What about pet food made in the US or UK?
Don't they have higher standards and laws regarding ingredients.
Food like Royal Canin, Eukanuba, Hill's Science Diet, Wellness are all made overseas. Most if not all have the same ingredients and packaging as the ones sold in Australia.


----------



## LittleHiss (Jun 8, 2014)

Fractal_man said:


> And?.....
> 
> What about pet food made in the US or UK?
> Don't they have higher standards and laws regarding ingredients.
> Food like Royal Canin, Eukanuba, Hill's Science Diet, Wellness are all made overseas. Most if not all have the same ingredients and packaging as the ones sold in Australia.



.... not what I learnt when doing my cert IV in vet nursing, but okay.
And from experience, I have often found newspaper inside several different brands of dried dog food, and string and splinters of wood inside canned dog food.


----------



## RoryBreaker (Jun 8, 2014)

I have opened a fair whack of different brands of dog food over the years and mixed veges in by hand on most occasions. 

I am yet to see any of your foreign objects within anything that I have used. Found a piece of bone once, but really it's no issue. 

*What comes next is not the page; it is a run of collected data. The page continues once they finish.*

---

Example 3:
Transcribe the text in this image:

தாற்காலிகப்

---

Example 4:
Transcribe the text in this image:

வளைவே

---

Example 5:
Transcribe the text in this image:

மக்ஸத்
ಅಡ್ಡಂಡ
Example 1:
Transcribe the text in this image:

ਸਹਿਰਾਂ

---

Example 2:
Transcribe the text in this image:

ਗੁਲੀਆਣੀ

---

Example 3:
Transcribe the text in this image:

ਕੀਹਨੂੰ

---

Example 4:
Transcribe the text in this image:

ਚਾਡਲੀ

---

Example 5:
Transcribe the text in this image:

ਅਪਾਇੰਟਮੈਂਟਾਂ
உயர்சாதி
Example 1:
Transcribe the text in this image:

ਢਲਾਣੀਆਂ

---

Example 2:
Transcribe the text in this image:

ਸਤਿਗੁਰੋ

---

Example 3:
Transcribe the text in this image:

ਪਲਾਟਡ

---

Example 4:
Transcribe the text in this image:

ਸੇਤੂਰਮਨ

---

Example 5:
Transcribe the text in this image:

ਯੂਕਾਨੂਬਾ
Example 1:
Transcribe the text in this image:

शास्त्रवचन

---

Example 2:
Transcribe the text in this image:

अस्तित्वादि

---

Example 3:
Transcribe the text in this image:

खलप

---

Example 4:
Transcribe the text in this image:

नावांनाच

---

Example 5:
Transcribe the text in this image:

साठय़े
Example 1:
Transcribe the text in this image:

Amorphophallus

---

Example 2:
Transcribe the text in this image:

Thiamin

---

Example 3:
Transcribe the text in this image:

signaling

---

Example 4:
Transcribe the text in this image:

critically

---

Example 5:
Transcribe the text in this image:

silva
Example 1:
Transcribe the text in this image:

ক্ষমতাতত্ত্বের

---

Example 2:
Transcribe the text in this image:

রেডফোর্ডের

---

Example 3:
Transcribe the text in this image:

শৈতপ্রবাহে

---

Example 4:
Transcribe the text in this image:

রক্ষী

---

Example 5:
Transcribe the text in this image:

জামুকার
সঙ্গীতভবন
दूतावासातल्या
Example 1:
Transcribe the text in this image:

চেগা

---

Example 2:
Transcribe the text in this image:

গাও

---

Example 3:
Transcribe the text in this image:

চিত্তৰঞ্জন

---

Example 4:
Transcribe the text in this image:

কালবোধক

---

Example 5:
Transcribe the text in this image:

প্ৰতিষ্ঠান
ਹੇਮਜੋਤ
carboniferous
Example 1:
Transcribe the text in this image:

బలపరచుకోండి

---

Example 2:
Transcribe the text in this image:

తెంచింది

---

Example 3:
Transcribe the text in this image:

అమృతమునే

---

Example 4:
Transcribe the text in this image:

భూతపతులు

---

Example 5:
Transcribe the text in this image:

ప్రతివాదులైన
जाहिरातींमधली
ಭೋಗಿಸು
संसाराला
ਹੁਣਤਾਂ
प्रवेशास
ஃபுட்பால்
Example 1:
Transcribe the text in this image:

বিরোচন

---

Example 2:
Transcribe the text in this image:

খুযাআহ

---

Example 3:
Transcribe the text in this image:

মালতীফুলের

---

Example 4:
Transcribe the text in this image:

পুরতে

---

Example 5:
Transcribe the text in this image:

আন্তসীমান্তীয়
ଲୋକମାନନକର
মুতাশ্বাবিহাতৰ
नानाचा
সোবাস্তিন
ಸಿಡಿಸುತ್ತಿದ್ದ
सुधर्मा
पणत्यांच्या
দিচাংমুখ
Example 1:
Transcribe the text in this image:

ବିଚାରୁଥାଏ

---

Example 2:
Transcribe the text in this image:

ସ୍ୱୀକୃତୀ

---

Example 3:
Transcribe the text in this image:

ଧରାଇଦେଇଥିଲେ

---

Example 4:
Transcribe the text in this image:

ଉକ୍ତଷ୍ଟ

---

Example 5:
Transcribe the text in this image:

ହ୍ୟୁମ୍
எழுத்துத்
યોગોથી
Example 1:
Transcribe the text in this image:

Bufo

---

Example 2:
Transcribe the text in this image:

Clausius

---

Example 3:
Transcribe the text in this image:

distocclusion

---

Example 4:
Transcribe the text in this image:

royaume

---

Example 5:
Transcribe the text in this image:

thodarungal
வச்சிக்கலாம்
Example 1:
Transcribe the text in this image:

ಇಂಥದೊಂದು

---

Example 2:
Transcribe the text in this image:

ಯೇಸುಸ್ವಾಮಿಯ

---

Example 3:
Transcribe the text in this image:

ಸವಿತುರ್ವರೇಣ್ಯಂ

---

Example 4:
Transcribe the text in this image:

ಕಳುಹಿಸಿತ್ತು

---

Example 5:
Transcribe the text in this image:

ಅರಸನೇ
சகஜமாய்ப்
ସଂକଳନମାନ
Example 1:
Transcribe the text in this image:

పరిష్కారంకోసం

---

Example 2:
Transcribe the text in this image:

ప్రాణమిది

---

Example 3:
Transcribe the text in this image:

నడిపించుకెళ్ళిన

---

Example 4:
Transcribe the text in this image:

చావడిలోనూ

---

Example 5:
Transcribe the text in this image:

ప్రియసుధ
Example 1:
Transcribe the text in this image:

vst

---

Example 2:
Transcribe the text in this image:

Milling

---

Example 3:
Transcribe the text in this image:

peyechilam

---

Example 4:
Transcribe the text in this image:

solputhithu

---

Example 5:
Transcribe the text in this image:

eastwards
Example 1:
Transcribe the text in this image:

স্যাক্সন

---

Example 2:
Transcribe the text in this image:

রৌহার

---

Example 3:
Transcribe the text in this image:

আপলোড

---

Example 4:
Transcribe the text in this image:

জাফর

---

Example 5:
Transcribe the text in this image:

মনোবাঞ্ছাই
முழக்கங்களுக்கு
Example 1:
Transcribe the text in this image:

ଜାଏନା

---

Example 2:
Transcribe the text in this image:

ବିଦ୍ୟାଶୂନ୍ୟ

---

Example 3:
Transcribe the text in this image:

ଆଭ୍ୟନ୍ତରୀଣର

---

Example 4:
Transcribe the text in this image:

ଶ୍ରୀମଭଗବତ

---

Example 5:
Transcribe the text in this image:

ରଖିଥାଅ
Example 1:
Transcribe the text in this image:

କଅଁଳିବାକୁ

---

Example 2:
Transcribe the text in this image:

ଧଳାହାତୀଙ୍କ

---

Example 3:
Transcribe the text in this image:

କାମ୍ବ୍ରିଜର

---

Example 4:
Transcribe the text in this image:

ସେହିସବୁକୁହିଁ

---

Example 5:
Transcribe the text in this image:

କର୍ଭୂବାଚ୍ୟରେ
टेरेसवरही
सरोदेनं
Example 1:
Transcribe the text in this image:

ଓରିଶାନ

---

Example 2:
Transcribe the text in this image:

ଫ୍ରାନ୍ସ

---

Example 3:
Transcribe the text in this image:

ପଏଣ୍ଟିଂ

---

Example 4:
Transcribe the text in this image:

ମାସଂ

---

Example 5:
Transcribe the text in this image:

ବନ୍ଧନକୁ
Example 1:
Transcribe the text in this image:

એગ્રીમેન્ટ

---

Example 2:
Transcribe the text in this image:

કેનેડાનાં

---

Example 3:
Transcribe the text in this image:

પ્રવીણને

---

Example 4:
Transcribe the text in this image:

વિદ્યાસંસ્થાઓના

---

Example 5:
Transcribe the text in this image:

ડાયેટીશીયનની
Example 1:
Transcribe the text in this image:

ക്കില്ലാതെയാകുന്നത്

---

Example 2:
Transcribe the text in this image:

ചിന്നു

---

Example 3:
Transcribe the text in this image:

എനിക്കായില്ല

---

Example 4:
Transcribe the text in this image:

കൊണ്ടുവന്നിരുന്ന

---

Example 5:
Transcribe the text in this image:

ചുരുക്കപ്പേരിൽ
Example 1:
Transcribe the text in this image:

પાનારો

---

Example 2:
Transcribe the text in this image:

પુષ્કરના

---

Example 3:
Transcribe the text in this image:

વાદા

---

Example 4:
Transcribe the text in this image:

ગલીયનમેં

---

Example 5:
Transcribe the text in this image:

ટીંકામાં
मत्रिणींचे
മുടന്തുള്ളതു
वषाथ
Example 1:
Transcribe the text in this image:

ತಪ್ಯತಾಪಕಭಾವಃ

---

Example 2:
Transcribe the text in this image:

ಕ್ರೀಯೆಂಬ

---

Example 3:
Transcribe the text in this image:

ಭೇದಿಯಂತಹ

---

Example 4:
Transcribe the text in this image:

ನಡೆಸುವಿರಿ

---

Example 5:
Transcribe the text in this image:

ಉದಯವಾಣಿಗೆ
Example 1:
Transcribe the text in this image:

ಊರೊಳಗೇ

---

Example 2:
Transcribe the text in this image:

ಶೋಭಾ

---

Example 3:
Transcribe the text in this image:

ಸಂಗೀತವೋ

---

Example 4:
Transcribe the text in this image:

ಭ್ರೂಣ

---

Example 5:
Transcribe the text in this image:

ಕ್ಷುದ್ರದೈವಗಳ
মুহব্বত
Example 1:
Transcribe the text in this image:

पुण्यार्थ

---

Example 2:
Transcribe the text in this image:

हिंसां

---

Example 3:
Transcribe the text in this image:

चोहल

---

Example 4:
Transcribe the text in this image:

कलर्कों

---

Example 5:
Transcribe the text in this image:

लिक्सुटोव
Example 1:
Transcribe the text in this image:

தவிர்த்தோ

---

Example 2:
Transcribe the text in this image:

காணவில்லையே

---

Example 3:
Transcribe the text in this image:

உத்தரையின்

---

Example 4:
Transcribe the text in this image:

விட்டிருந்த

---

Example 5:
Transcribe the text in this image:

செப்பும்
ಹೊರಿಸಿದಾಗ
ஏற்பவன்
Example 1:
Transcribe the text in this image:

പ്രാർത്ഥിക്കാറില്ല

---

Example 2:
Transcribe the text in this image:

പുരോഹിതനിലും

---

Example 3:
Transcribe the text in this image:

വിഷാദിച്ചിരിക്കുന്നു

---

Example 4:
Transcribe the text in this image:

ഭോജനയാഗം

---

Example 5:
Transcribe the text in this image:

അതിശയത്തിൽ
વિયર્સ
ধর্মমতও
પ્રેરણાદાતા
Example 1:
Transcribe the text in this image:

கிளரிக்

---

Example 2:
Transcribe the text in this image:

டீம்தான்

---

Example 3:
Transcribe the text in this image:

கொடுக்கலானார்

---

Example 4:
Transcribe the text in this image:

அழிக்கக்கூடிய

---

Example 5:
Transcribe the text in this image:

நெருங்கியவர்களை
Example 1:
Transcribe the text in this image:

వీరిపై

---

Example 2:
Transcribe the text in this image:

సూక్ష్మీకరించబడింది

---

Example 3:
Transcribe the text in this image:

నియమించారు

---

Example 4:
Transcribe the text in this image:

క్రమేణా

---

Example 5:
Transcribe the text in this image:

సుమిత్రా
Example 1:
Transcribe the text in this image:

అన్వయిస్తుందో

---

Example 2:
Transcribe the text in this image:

Different strokes for different folks I guess. As long as your bluey looks and is healthy.


----------



## CrazyNut (Jun 8, 2014)

Mate blueys will eat anything. They are like dogs, feed them anything you would feed a dog and don't feed him things you wouldn't feed your dog. So long as you give him a varied diet. Give him some chicken mine loves and its great fir adding condition. If he is still thin then it is illness or incorrect husbandry. Bump up the basking spot to 35 of 36 make sure he always has freshwater. As said before it can be difficult to add condition during the cooler time of the year so don't worry to much mate.


----------